The SPCA said it costs $400,000 to operate the shelter and has been subsidizing its Campbell River branch as it loses $10,000 in operations in each year.

Kwong is urging the community to take action and will be launching a fundraiser May 1, Go Loonie for the SPCA, to raise funds to help the SPCA return to Campbell River.

Council, in a decision made in-camera (closed to the media and the public), has agreed to match funds raised in the community up to $10,000.

The contest involves fundraising challenges among teams, businesses, and individuals to see who can raise the most money for the SPCA.

Kwong said the community needs to raise as much as it can because “there will likely be a shortfall in funds between what is offered (from the city) and proposed.

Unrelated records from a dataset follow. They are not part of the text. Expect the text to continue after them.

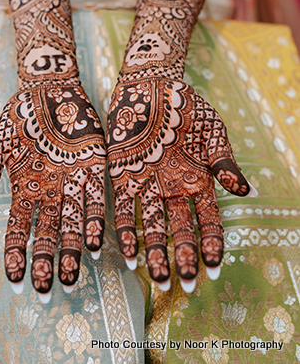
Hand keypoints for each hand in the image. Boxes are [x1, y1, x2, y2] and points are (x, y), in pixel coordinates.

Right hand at [0, 83, 105, 298]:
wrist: (49, 89)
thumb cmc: (21, 117)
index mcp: (25, 190)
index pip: (17, 231)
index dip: (16, 256)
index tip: (15, 282)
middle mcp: (50, 193)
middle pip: (46, 234)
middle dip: (45, 263)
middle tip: (44, 291)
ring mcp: (72, 183)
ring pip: (72, 225)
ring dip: (71, 252)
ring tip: (70, 279)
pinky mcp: (94, 168)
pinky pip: (96, 199)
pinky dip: (94, 221)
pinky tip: (94, 243)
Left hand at [107, 76, 253, 291]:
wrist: (152, 85)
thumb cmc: (188, 109)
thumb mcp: (212, 135)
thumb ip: (224, 163)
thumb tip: (245, 190)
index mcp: (198, 181)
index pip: (208, 220)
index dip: (212, 244)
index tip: (214, 267)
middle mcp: (173, 189)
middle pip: (181, 230)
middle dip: (184, 257)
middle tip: (186, 284)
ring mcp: (148, 184)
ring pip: (153, 225)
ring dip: (156, 253)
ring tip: (158, 279)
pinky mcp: (123, 175)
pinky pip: (124, 208)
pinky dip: (127, 231)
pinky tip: (129, 254)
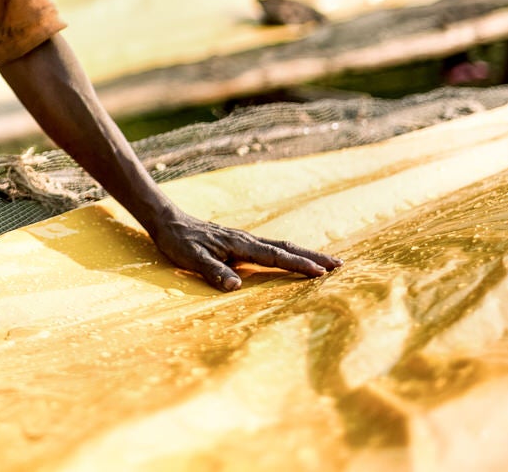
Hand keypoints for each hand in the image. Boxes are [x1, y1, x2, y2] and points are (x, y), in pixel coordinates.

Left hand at [149, 210, 340, 291]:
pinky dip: (289, 252)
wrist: (168, 221)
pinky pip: (271, 247)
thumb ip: (213, 272)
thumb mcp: (191, 259)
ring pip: (281, 246)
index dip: (297, 266)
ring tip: (327, 262)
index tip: (321, 273)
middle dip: (313, 257)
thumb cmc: (179, 242)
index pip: (275, 256)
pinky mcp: (240, 242)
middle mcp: (247, 240)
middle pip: (286, 248)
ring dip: (305, 253)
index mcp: (240, 244)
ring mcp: (245, 239)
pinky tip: (294, 257)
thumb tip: (236, 287)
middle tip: (340, 265)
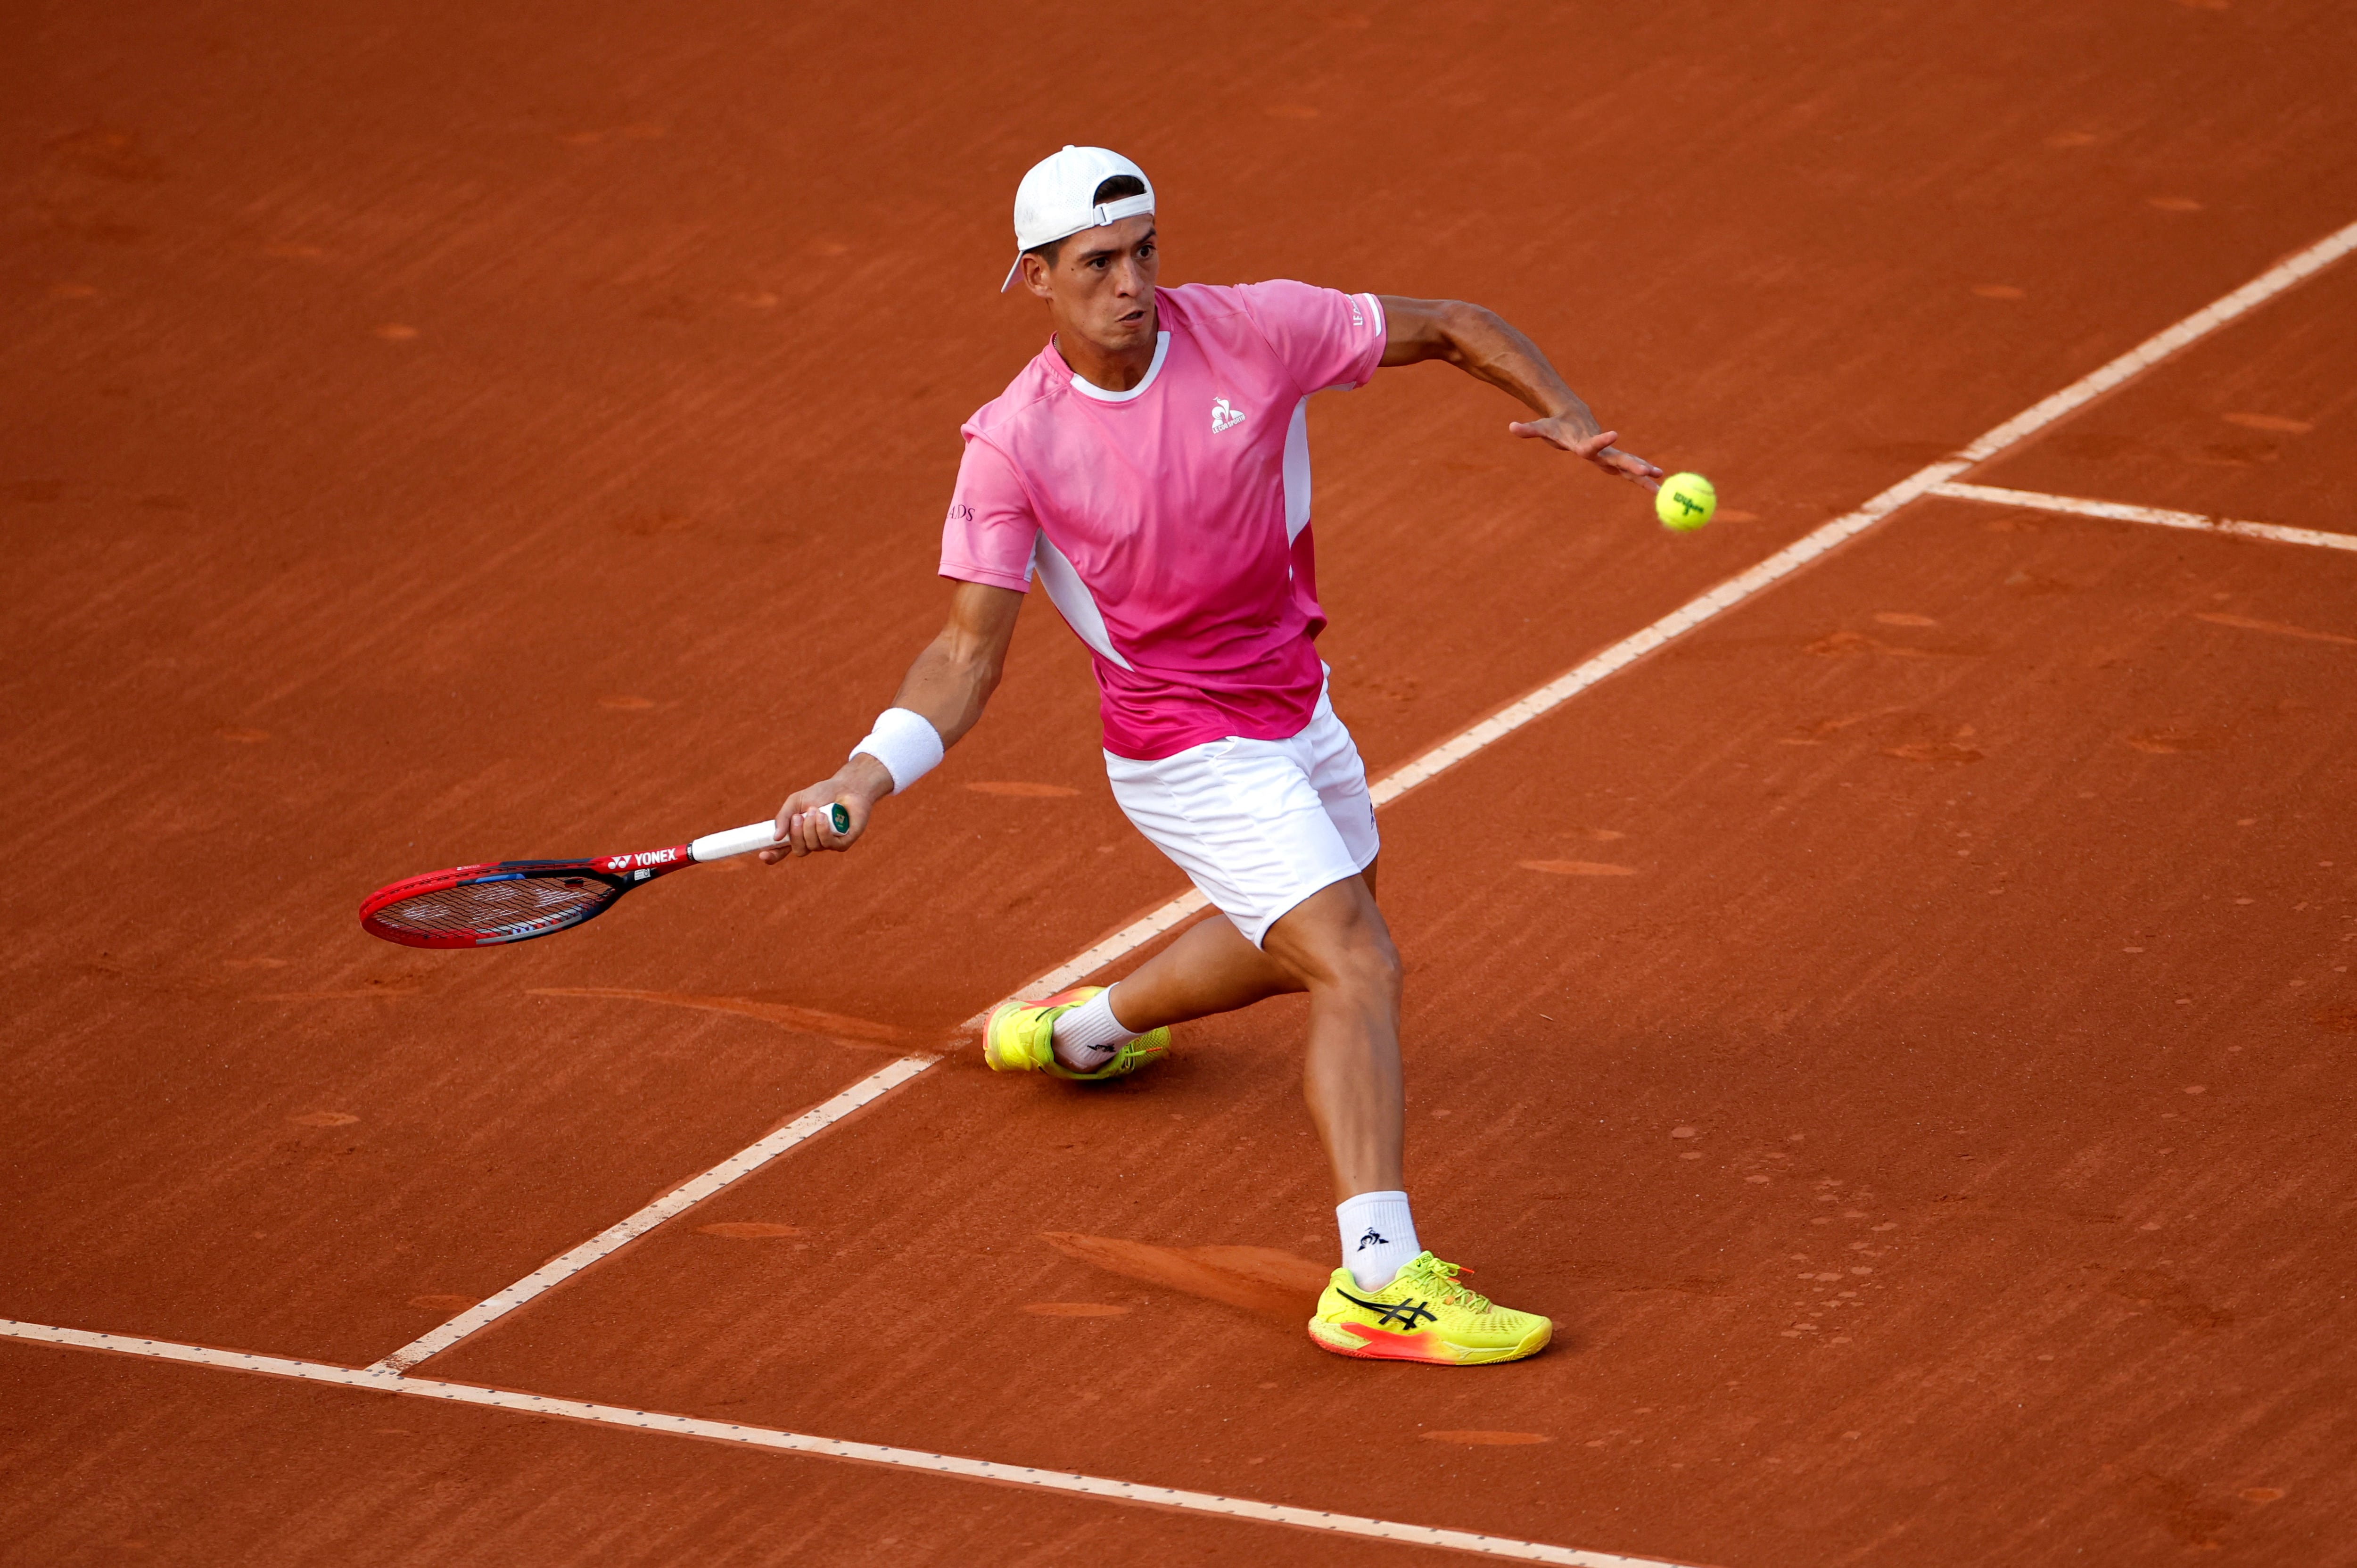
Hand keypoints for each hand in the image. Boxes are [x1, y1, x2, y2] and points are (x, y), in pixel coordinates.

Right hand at [759, 757, 890, 861]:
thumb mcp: (796, 801)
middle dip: (795, 834)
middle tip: (798, 816)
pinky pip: (829, 844)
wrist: (847, 786)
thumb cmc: (822, 793)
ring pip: (813, 846)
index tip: (762, 854)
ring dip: (811, 828)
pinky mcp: (843, 843)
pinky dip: (823, 831)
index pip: (782, 850)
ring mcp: (828, 844)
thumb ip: (783, 816)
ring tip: (815, 811)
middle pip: (798, 850)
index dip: (772, 856)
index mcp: (798, 834)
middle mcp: (812, 842)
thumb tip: (775, 837)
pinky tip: (823, 817)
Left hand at [1508, 416, 1664, 491]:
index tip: (1615, 433)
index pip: (1593, 444)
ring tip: (1662, 483)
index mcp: (1584, 444)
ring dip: (1645, 475)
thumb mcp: (1542, 428)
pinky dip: (1642, 480)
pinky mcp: (1613, 462)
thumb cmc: (1557, 426)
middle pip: (1619, 459)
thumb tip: (1511, 426)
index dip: (1602, 440)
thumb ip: (1529, 429)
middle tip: (1651, 471)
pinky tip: (1657, 489)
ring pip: (1629, 467)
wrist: (1574, 417)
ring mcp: (1609, 456)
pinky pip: (1629, 473)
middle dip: (1635, 465)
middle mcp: (1600, 451)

It is up to our community to make the difference, and hopefully the SPCA will not be in this position next year,” Kwong added.

She stressed that if the SPCA is not able to restart its operations in the community, the city is headed for an explosion of feral cats.

“Our SPCA housed approximately 1,100 pets each year, of which 800 of those pets were cats,” Kwong said. “As well, any animal welfare issues cannot be addressed efficiently in our community.”

The contest is expected to kick-off on the steps of city hall May 1 at noon, with Acting Mayor Samson proclaiming May SPCA month.

The contest ends May 31 and all donations must be dropped off at Scotia Bank. All participants in the contest must register by calling the Merecroft Veterinary Clinic at 250-287-2007.